Surfant sur un capitalisme prétendument « outrancier » et sur les effets de la désindustrialisation sur les inégalités et la cohésion sociale, le populisme économique fait une percée spectaculaire. Et Thomas Dermine (PS), Secrétaire d’État pour la Relance et les Investissements stratégiques, adjoint au ministre de l’Economie et du Travail, en joue à souhait.
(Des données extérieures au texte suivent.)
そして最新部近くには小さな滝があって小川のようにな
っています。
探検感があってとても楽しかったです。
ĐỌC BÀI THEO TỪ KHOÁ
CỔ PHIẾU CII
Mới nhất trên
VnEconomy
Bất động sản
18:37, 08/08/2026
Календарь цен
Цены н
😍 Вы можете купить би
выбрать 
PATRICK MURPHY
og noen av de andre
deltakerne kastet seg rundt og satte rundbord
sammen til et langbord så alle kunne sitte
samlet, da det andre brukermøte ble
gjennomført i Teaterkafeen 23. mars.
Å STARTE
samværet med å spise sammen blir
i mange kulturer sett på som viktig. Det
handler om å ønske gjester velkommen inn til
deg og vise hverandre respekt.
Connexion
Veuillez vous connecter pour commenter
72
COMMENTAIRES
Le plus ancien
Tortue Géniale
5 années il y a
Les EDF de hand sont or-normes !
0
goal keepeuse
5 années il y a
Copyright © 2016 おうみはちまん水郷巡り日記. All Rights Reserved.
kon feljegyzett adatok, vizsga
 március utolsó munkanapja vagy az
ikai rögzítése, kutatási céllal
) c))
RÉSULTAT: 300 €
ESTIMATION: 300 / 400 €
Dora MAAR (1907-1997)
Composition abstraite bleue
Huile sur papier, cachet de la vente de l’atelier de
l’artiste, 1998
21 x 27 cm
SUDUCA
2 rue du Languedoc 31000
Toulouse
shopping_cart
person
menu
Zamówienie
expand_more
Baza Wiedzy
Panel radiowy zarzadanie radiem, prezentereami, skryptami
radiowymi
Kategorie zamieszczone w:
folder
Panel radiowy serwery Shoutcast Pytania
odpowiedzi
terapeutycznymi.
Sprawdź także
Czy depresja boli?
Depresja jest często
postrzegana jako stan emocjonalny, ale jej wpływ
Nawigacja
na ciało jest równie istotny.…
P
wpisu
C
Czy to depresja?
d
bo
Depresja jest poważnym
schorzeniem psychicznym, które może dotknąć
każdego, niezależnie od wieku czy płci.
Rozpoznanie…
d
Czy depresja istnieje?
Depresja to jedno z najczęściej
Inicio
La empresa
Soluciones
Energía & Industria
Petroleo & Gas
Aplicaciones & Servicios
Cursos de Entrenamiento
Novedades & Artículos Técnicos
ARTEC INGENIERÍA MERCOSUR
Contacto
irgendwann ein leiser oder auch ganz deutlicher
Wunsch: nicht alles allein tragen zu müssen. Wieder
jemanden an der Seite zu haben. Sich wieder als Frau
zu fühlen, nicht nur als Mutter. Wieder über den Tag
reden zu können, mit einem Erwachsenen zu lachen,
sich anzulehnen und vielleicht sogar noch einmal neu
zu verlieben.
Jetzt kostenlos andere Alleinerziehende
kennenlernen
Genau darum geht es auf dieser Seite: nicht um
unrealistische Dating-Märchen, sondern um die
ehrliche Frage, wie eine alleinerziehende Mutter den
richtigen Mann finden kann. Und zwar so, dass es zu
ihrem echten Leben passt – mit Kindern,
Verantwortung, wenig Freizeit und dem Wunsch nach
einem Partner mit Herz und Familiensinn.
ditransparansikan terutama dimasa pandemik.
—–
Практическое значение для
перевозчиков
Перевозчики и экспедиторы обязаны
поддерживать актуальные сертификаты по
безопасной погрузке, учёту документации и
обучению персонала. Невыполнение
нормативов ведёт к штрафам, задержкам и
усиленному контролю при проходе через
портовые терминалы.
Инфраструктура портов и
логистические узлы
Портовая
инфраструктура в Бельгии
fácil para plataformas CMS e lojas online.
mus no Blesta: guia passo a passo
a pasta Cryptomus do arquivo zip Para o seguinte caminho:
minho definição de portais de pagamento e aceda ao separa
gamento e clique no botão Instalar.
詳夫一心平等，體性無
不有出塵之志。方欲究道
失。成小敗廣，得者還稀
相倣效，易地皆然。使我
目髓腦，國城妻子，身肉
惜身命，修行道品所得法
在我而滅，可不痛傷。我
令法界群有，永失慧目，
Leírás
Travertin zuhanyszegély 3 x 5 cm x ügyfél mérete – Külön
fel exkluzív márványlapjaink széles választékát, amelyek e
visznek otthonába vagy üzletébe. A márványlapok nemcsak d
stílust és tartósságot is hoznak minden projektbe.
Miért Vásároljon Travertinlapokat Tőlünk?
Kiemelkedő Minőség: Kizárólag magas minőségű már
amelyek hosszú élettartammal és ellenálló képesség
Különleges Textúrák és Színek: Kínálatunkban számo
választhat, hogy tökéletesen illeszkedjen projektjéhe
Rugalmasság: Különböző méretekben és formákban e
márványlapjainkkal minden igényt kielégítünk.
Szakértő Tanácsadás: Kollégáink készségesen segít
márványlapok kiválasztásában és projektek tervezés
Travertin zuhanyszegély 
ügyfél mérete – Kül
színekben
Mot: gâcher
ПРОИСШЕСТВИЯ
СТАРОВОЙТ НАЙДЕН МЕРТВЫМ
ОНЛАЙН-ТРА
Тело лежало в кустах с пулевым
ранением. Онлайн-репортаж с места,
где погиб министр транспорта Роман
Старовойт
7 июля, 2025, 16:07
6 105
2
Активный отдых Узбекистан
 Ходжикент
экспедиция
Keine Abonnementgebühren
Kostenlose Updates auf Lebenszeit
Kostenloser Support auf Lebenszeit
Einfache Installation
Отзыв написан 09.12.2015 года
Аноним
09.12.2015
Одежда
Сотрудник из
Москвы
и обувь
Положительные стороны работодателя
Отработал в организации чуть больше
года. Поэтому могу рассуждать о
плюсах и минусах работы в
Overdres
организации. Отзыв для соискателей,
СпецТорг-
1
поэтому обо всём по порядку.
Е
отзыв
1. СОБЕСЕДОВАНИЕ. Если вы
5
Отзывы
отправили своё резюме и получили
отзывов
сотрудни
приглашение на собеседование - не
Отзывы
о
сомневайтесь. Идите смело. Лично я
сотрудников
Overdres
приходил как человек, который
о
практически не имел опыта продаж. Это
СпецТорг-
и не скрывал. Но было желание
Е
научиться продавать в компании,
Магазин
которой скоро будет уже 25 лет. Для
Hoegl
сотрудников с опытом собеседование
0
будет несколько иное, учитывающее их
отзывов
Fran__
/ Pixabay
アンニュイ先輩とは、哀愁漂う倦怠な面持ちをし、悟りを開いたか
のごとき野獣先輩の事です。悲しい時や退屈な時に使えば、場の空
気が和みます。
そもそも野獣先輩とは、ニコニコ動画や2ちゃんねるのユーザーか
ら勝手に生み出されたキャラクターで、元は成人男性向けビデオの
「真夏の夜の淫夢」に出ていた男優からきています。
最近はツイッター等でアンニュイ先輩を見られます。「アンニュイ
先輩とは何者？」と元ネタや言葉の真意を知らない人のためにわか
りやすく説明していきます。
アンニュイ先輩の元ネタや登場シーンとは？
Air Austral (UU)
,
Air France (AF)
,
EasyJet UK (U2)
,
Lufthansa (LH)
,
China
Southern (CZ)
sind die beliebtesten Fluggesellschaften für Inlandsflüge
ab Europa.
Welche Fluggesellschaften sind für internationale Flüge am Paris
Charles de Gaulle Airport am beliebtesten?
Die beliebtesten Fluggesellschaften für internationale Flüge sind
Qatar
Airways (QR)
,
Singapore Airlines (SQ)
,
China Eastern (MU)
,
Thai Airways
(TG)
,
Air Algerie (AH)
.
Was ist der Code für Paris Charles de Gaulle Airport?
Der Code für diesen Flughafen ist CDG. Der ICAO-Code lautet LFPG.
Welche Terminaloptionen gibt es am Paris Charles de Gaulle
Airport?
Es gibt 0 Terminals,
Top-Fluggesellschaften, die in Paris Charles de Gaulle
On le sait économiste de formation, ce qui lui permet d’en tirer profit encore mieux. Il pilote le Plan de Relance et veut « faire rêver à nouveau les Wallons ». La morosité reste cependant le climat ambiant. Il en rajoute alors une couche et alimente le clivage Nord/Sud : « La Flandre vit pour partie au crochet du Fédéral » (sic !). Non seulement, c’est très mal connaître l’économie flamande, mais en outre c’est un biais cognitif qui nuit à une pensée rationnelle et attise la fracture sociale. Non, les peuples ne sont pas menacés par une idéologie libérale égocentrique et déconnectée. Quelle piètre raccourci-clavier ! Le concept polymorphe, et aux facultés d’adaptation sournoises, s’auto-alimente d’une insécurité ethnoculturelle et non d’une insécurité économique. Et il est trompeur de faire croire autre chose pour ratisser large à des fins électorales. Alors oui, on a besoin de changement sur le plan économique, mais surtout d’un véritable changement de stratégies politiques. Sinon, le nuage va continuer à gonfler. Et on ne vous pardonnera pas la supercherie, monsieur Dermine, sous prétexte de votre « jeune âge » politique.